As the economist Thomas Sowell noted, liberal lawmakers and others ignored warnings about the dangers of these mandates:
“It was liberal Democrats, again led by Dodd and Frank, who for years pushed for Fannie Mae and Freddie Mac to go even further in promoting subprime mortgage loans, which are at the heart of today’s financial crisis. Alan Greenspan warned them four years ago. So did the Chairman of the Council of Economic Advisers . . . . the facts show that it was the government that pressured financial institutions in general to lend to subprime borrowers, with such things as the Community Reinvestment Act and, later, threats of legal action by then Attorney General Janet Reno if the feds did not like the statistics on who was getting loans and who wasn’t.”
The massive harm caused by these affordable-housing mandates is discussed in a study by Ed Pinto, a former executive of Fannie Mae, a government-sponsored mortgage giant that later had to be bailed out at a cost of hundreds of billions of dollars, partly as a result of such mandates. (Pinto was a Fannie Mae executive well before its fortunes deteriorated.)
Banks and mortgage companies have long been under pressure from lawmakers and regulators to give loans to people with bad credit, in order to provide “affordable housing” and promote “diversity.” That played a key role in triggering the mortgage crisis, judging from a story in the New York Times.

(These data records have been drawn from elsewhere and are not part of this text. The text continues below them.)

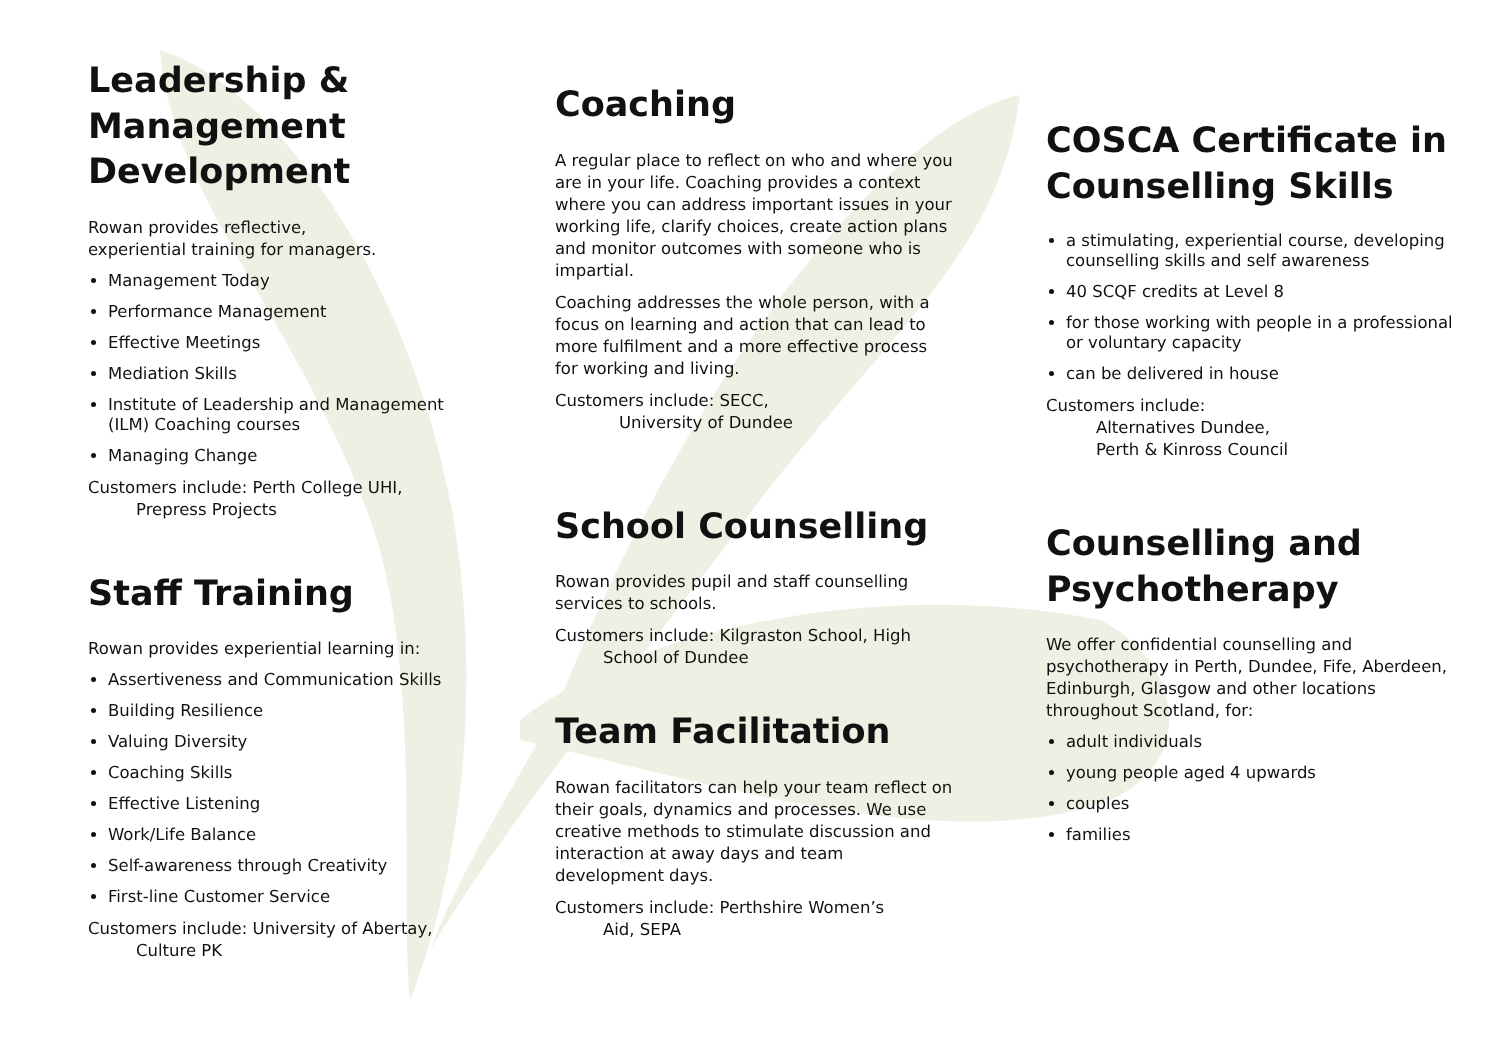Leadership & Management Development
Rowan provides reflective,
experiential training for managers.
Management Today
Performance Management
Effective Meetings
Mediation Skills
Institute of Leadership and Management (ILM) Coaching courses
Managing Change
Customers include: Perth College UHI,
Prepress Projects
Staff Training
Rowan provides experiential learning in:
Assertiveness and Communication Skills
Building Resilience
Valuing Diversity
Coaching Skills
Effective Listening
Work/Life Balance
Self-awareness through Creativity
First-line Customer Service
Customers include: University of Abertay,
Culture PK
Coaching
A regular place to reflect on who and where you are in your life. Coaching provides a context where you can address important issues in your working life, clarify choices, create action plans and monitor outcomes with someone who is impartial.
Coaching addresses the whole person, with a focus on learning and action that can lead to more fulfilment and a more effective process for working and living.
Customers include: SECC,
University of Dundee
School Counselling
Rowan provides pupil and staff counselling services to schools.
Customers include: Kilgraston School, High
School of Dundee
Team Facilitation
Rowan facilitators can help your team reflect on their goals, dynamics and processes. We use creative methods to stimulate discussion and interaction at away days and team development days.
Customers include: Perthshire Women’s
Aid, SEPA
COSCA Certificate in Counselling Skills
a stimulating, experiential course, developing counselling skills and self awareness
40 SCQF credits at Level 8
for those working with people in a professional or voluntary capacity
can be delivered in house
Customers include:
Alternatives Dundee,
Perth & Kinross Council
Counselling and Psychotherapy
We offer confidential counselling and psychotherapy in Perth, Dundee, Fife, Aberdeen, Edinburgh, Glasgow and other locations throughout Scotland, for:
adult individuals
young people aged 4 upwards
couples
families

For example, “a high-ranking Democrat telephoned executives and screamed at them to purchase more loans from low-income borrowers, according to a Congressional source.” The executives of government-backed mortgage giants Fannie Mae and Freddie Mac “eventually yielded to those pressures, effectively wagering that if things got too bad, the government would bail them out.”
The Obama administration is now stepping up pressure on banks to make more risky loans, as I explain at the Washington Examiner, including setting up a Justice Department task force to sue banks that refuse to make such loans.